A Dyson sphere around a black hole

For a realistic visualization of what one would see when falling in a black hole see https://jila.colorado.edu/~ajsh/insidebh/schw.html

EDIT: Inb4 the downvotes.

A.) Keep it in place and not hit the star/black hole.

B.) Avoid it being demolished by intercepting every piece of space trash, comet, asteroid in a solar system?

I don't see any requirement why an intelligent civilisation would need to grow its population forever. It seems far more intelligent to attack the cause of the energy need instead of building crazy structures like Dyson spheres around black holes.

Umm...

The sun is about 2×10^30 kilograms. The rest of the solar system is about 3×10^27 kilograms and we kind of need it to live on and make things with. Put in other words, the entire solar system including the Sun is 1.0014 Solar masses. Why not go with the process we have rather than fusing everything we have to do the same thing?

If you're saying that we don't need that much energy then I think that's pretty meaningless since we have no idea what we could get up to or need in the far future.

The technology required to build a tier 1 swarm is not advanced. All you need is the ability to build a thin reflector (aluminium foil would work) with radio and a basic onboard computer. You do not even need onboard propellant because a reflector can generate the required thrust for minor corrections with solar pressure alone. These reflectors can then concentrate that light from close in to the star out to collectors further out in the system. This essentially makes your habitable zone as large as you want since you can also light entire planets this way and only utilize less than a percent of a percent of your total energy budget.

The real challenge is having good enough automation to construct and send these stations out without requiring too much oversight, and getting good enough at construction off earth (since you really don't want to deal with that gravity well). We're definitely close to having the required automation technology and we should be performing the first manufacturing off earth before the end of the next decade.

Artificial fusion can be made far more efficient than the fusion in the core of our sun, yes. However, the sun outputs enough energy to light 2 billion earths worth of surface. Moreover, it essentially contains all of both the hydrogen and rocky material in the solar system with the other bodies being essentially a rounding error in comparison, so even in a controlled fusion based economy, you would still create a Dyson sphere like construct since you would be using that star as your main fuel and mass source.
○ ○ ○ ○ ○
## TASK STATEMENT
According to the forum thread on Dyson spheres, what is the mass of the Sun? The items come from a different source than the thread.

## Items listed in a dataset
○ ○ ○ ○ ○
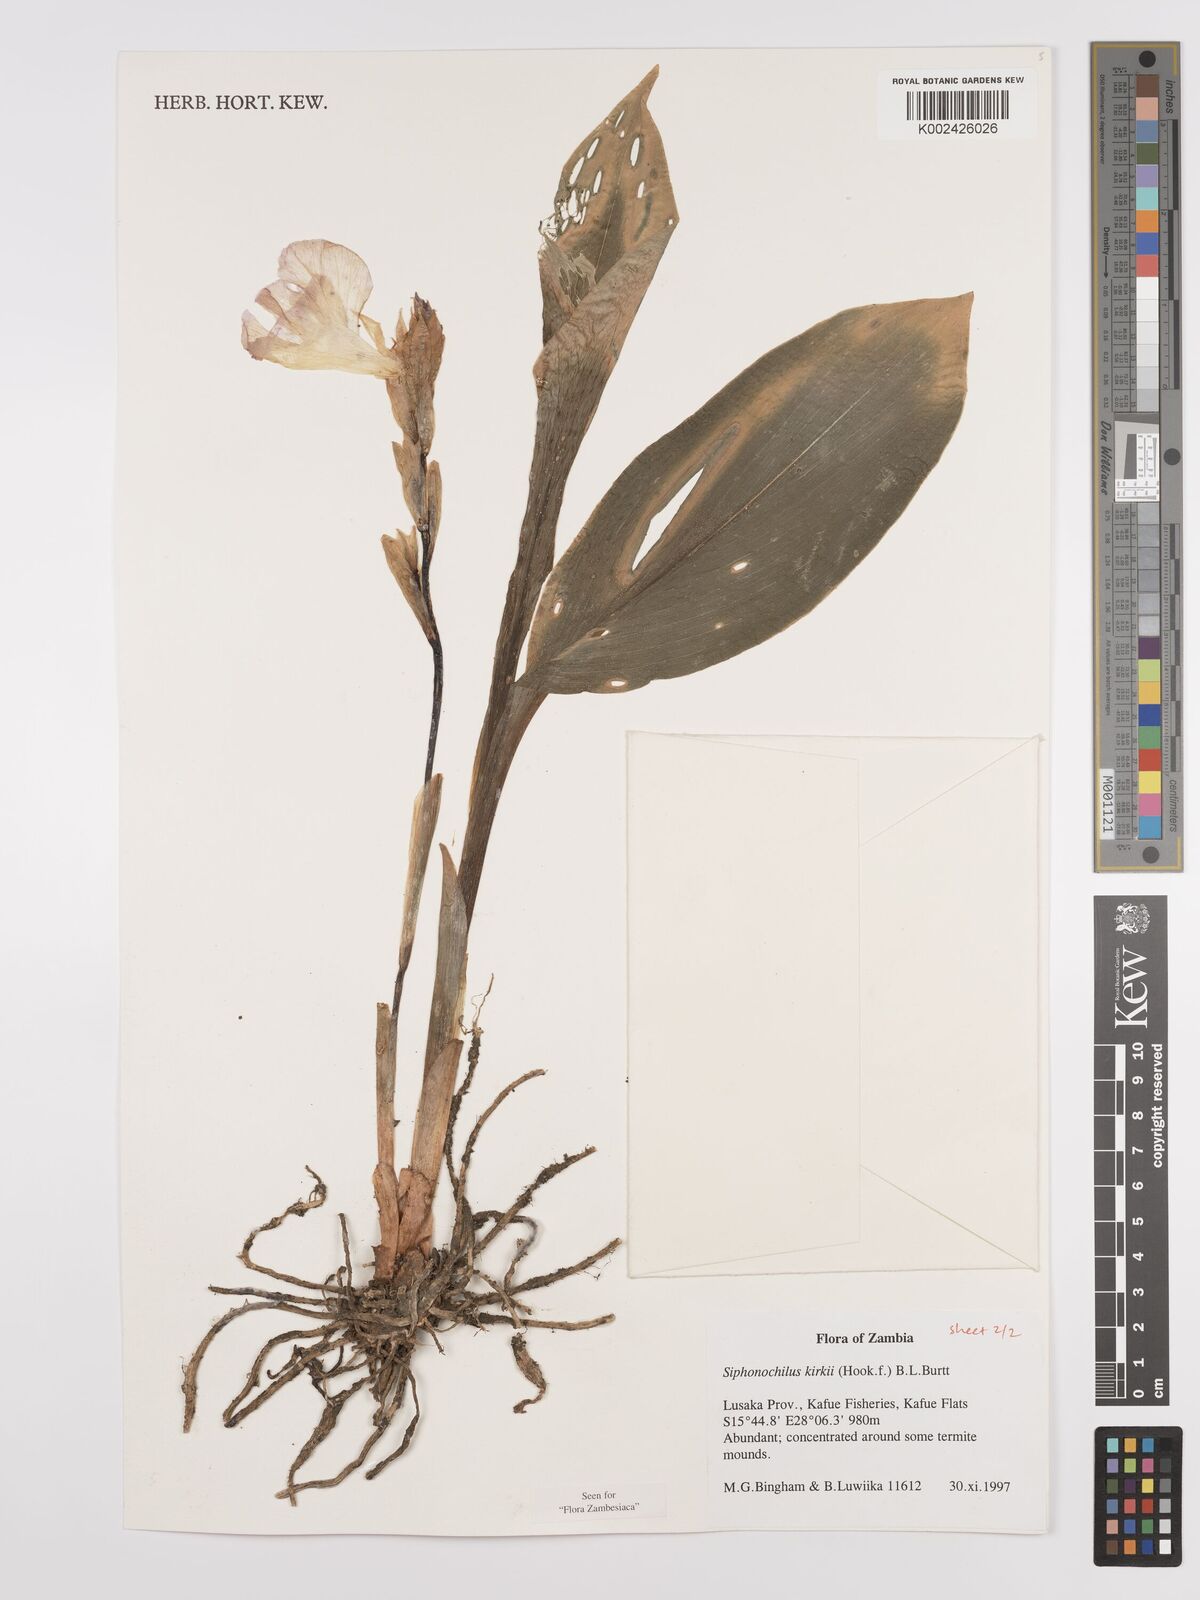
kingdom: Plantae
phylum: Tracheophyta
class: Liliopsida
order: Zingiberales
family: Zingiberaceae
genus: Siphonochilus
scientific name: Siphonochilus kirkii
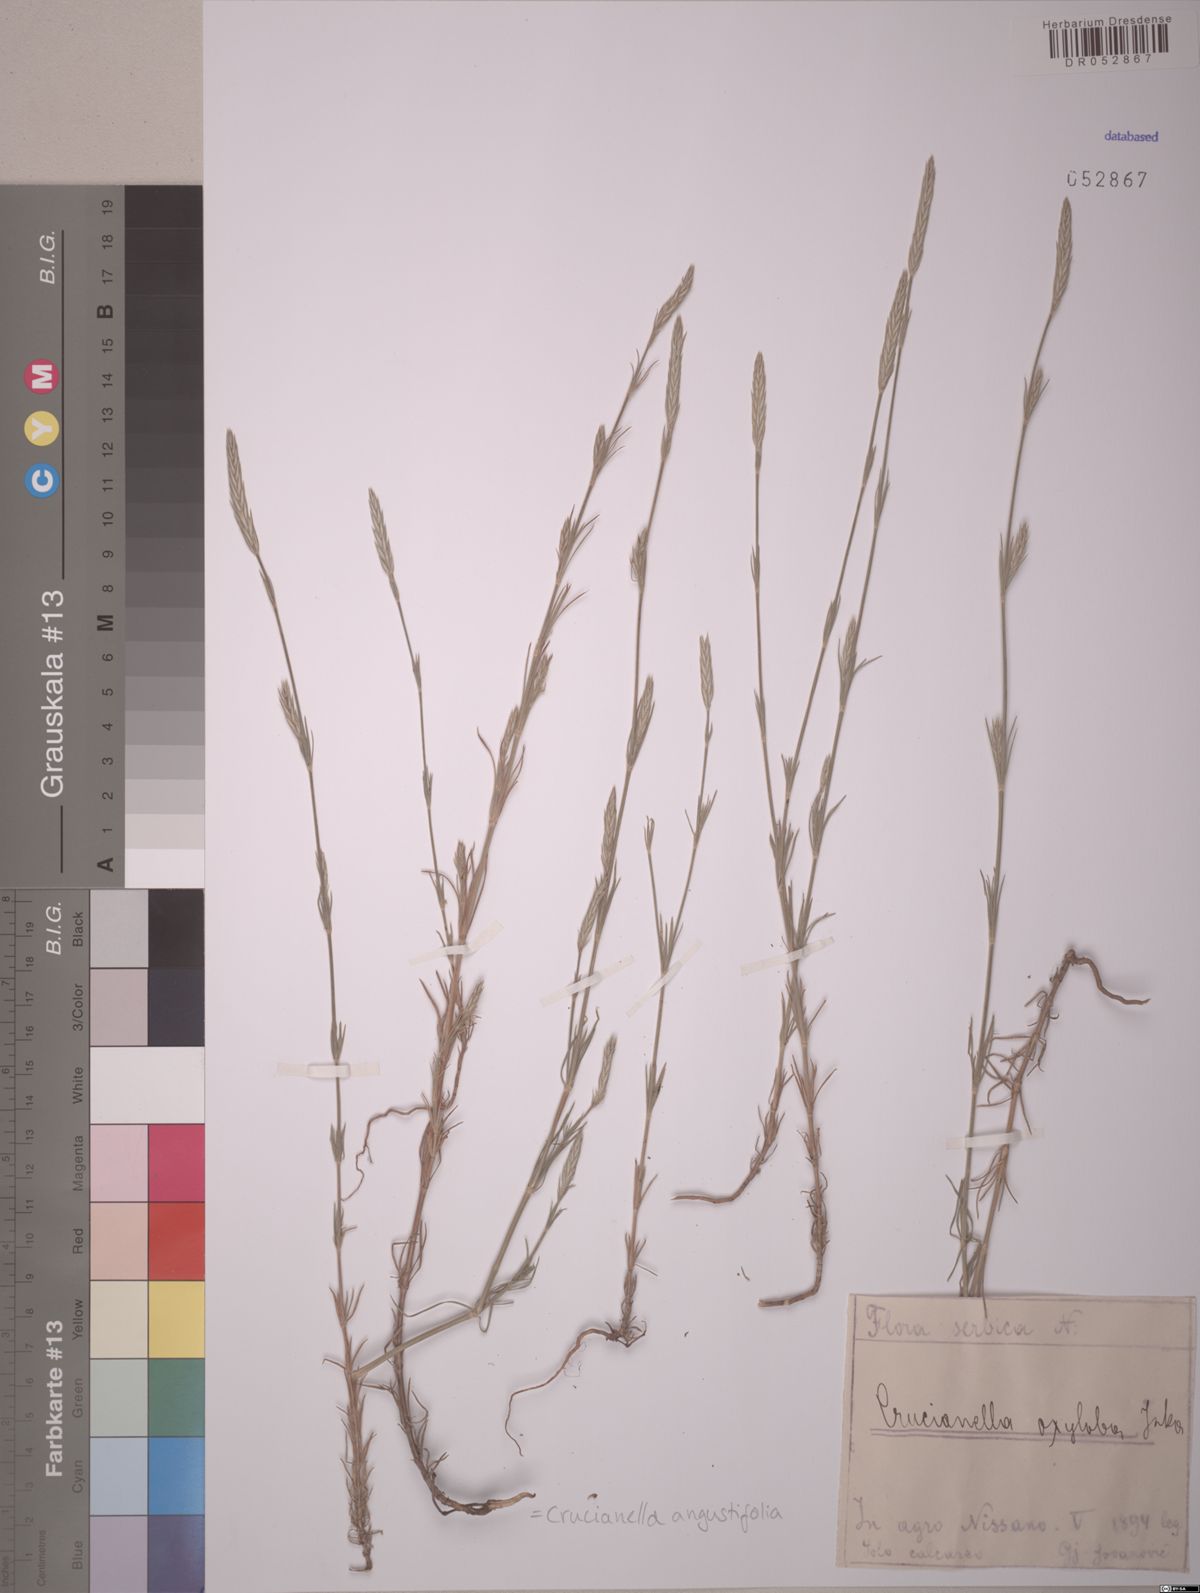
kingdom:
○ ○ ○ ○ ○
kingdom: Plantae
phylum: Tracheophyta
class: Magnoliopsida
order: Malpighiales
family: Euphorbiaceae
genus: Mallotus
○ ○ ○ ○ ○
## OUTPUT
About 2×10^30 kilograms.